Fuzziness (unintended consequences)
"You lean over my meaning's edge and feel / A dizziness of the things I have not said." Trumbull Stickney
Let's think about how information about and from me, as an Internet user, will percolate through the global community of Internet users in the Internet of tomorrow. The others' screens will not just display streams of data about/from me as they do today -- my location, my manually typed updates, etc.; their interfaces will begin interpreting the information I provide and feeding those interpretations into their filters, as data helping to determine their interfaces' criteria for selecting what to display. Thus the new system will facilitate automatic communication of more unanticipated/unconscious implications of our actions, of information related in multitudes of different ways to whatever has been explicitly stated/intended.

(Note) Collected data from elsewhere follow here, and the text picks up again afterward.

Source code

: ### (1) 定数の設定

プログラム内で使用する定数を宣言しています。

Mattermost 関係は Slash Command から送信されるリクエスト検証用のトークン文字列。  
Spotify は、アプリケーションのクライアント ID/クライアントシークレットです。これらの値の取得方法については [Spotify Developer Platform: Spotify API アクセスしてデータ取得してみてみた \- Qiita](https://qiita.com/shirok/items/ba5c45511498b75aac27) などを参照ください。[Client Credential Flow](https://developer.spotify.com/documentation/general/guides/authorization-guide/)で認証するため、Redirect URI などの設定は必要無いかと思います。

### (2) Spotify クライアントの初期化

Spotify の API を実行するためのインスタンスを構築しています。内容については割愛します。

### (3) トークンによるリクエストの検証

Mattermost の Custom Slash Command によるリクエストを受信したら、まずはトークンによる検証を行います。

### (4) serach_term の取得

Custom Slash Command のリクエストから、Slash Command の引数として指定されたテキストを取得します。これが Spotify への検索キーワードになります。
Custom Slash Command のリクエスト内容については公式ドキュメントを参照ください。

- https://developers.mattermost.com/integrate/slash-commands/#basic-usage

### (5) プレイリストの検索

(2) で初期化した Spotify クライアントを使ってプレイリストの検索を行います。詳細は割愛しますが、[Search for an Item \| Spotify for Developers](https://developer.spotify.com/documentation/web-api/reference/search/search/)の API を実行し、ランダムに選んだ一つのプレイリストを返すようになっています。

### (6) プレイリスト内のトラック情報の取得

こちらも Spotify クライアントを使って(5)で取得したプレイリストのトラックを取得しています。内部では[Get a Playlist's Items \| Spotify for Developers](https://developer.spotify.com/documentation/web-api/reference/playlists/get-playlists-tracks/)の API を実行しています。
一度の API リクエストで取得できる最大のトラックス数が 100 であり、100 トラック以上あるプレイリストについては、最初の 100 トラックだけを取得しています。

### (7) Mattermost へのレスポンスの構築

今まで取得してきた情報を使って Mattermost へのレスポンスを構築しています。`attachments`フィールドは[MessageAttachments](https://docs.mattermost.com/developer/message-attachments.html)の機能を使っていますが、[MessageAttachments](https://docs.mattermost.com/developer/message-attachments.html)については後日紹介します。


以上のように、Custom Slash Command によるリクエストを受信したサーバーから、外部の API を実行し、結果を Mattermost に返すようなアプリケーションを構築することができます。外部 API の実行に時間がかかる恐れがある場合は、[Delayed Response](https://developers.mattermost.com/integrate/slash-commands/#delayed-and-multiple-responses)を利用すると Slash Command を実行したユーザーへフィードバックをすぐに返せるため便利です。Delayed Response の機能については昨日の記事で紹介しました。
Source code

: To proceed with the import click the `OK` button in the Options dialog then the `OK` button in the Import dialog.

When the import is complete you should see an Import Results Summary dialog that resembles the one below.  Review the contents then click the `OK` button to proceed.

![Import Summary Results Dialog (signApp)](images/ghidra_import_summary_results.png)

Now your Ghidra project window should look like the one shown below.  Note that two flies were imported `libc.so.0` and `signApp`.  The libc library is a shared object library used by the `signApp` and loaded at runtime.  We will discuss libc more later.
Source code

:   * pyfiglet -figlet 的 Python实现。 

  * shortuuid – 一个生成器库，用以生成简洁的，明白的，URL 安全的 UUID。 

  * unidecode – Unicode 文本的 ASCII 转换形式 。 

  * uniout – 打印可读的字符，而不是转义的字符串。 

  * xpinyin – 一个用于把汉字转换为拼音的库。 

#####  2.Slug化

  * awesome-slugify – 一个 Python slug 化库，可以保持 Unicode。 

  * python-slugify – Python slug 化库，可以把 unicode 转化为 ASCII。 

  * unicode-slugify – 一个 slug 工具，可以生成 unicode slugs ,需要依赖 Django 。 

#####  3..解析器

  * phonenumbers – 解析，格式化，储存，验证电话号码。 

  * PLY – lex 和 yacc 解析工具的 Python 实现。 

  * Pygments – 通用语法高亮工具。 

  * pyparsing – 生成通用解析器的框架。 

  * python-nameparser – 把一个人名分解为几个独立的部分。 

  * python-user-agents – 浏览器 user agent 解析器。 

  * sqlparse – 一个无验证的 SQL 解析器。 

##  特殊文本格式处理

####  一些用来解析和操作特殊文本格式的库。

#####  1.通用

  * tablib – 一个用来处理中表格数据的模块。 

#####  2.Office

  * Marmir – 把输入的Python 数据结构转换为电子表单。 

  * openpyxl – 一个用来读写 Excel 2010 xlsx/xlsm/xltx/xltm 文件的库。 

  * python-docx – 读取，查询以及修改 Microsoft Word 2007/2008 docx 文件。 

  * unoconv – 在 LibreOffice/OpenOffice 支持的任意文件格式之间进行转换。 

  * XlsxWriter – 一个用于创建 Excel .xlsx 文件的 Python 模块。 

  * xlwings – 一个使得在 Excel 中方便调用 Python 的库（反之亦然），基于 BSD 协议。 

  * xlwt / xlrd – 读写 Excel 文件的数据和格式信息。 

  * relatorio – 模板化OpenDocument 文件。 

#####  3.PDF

Crispness (intended consequences)
The automatically-generated associations, whereby information that I generate percolates fuzzily outward into the rest of the Internet, will allow our interfaces to present us with kaleidoscopically transforming arrays of moving images -- constant streams of guesses as to what may interest us -- images with visually ascertainable meanings (encoded graphically rather than alpha-numerically). With so many such options constantly flashing, dancing, before our eyes, we'll enjoy an expansion of our ability to express ourselves with precision: the collective intelligence of humanity (or at least of humanity's computers) will be brought to bear in generating an optimal array of relevant images around each object that we invoke/select. When we misspell words we type, our word processors generate arrays of alternatives. We can get lists of near synonyms from thesauruses. When we type words into Google or our browser address bar, we get lists of similar items. All such functions will come under the aegis of this filter. Communication of subtle nuances of intention will be facilitated -- and writer's block likely eliminated -- through the presentation of so many options that it will become vastly easier to "say it just right," or, in fact, to say it much righter, much more interestingly, compellingly, precisely, and descriptively, than we have been capable of even in our most eloquent moments.